# Introducing Blue



## AmandaBlue (May 20, 2012)

Here are a couple pictures of my tiel Blue! He's such a fun and smart boy, loves to sing and wolf whistle. He's a rescue, so I have NO idea how old he is (is there a way to tell?). He was hatched with a deformed foot (my vet thinks), but he doesn't let that stop him. Oh, and he LOVES listening to Mariah Carey


----------



## xoxsarahxox (Dec 13, 2010)

Hes gorgeous!!! I love normal grey boys, so handsome Unfortunately there is no way to tell age in a living cockatiel, all I can tell is hes over a year old since hes got his adult colours.

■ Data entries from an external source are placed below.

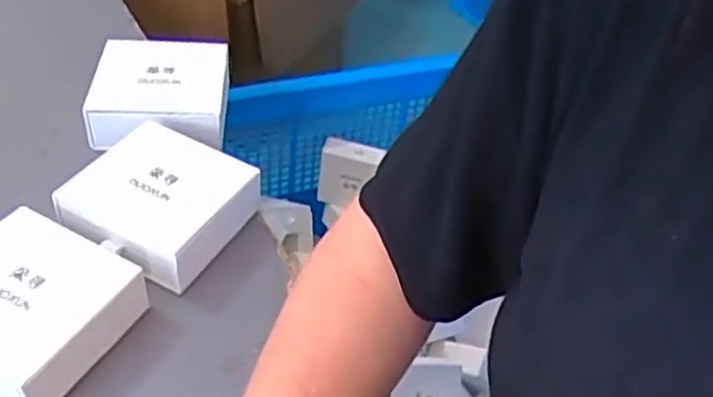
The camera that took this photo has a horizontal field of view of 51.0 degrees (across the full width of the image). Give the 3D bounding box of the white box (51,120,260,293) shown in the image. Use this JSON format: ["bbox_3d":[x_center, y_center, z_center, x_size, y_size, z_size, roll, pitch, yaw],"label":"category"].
[{"bbox_3d":[-0.122,0.003,0.471,0.090,0.042,0.094,25,47,17],"label":"white box"}]

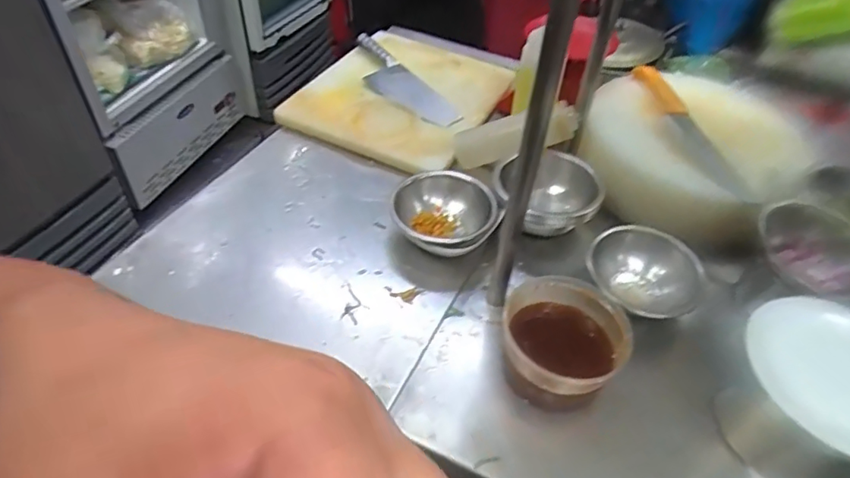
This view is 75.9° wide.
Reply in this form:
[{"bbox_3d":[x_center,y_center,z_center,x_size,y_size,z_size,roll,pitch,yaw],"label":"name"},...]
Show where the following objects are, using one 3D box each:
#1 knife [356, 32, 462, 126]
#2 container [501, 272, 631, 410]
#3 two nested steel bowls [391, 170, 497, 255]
[{"bbox_3d":[-0.061,-0.320,1.090,0.092,0.032,0.321,-26,53,-27],"label":"knife"},{"bbox_3d":[0.168,0.130,0.669,0.139,0.083,0.141,0,45,-5],"label":"container"},{"bbox_3d":[0.025,-0.035,0.824,0.148,0.092,0.136,2,45,-2],"label":"two nested steel bowls"}]

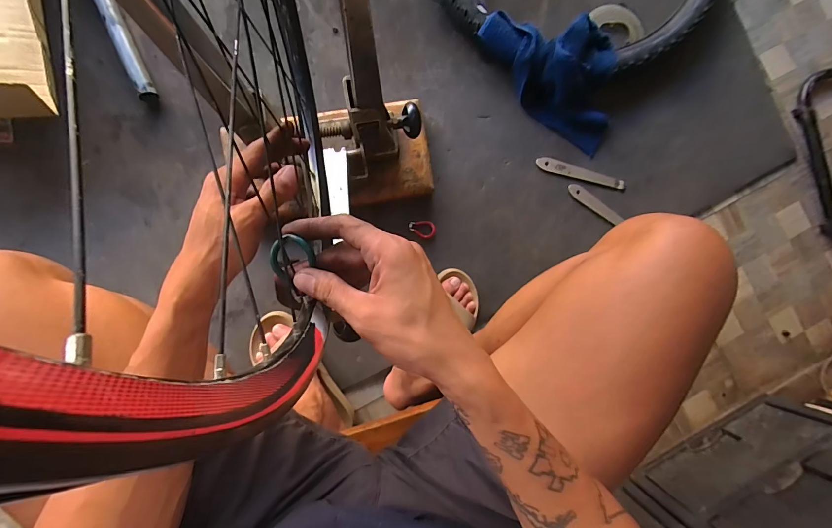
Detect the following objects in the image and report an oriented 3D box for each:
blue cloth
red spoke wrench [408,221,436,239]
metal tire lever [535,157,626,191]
[{"bbox_3d":[0.284,-0.395,0.711,0.331,0.091,0.184,33,87,-3],"label":"blue cloth"},{"bbox_3d":[0.013,-0.071,0.724,0.057,0.006,0.035,3,88,-4],"label":"red spoke wrench"},{"bbox_3d":[0.350,-0.193,0.753,0.194,0.004,0.025,14,100,-2],"label":"metal tire lever"}]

p.s. I hope you dont mind, since you already made an introduction, I moved this thread to the pictures section, not everybody reads the intro threads so I thought he'd get more views here.


----------



## AmandaBlue (May 20, 2012)

Thanks for the quick reply! He's a great addition to the family, and I think he knows how handsome he is


----------



## nassrah (Feb 27, 2012)

And handsome he is indeed! Congrats Hes lovelyX x


----------



## SuzieQueue (Mar 12, 2012)

oh he is a cutey pie


----------



## Peek-A-Boo (Aug 5, 2007)

He beautiful...I hope my little guys colors turn out to be as gorgeous!


----------



## sunnysmom (Sep 23, 2011)

What a handsome boy!


----------



## lauracorn (Dec 31, 2011)

he is such a cutie pie


----------



## meaggiedear (Nov 20, 2011)

He is handsome.


----------



## JaimeS (Nov 28, 2011)

Blue is gorgeous!


----------



## NoelleLeong (May 15, 2012)

Blue is really handsome  Male normal grey always remind me of my 1st tiel which I got when I was 12  Congrats to your addition


----------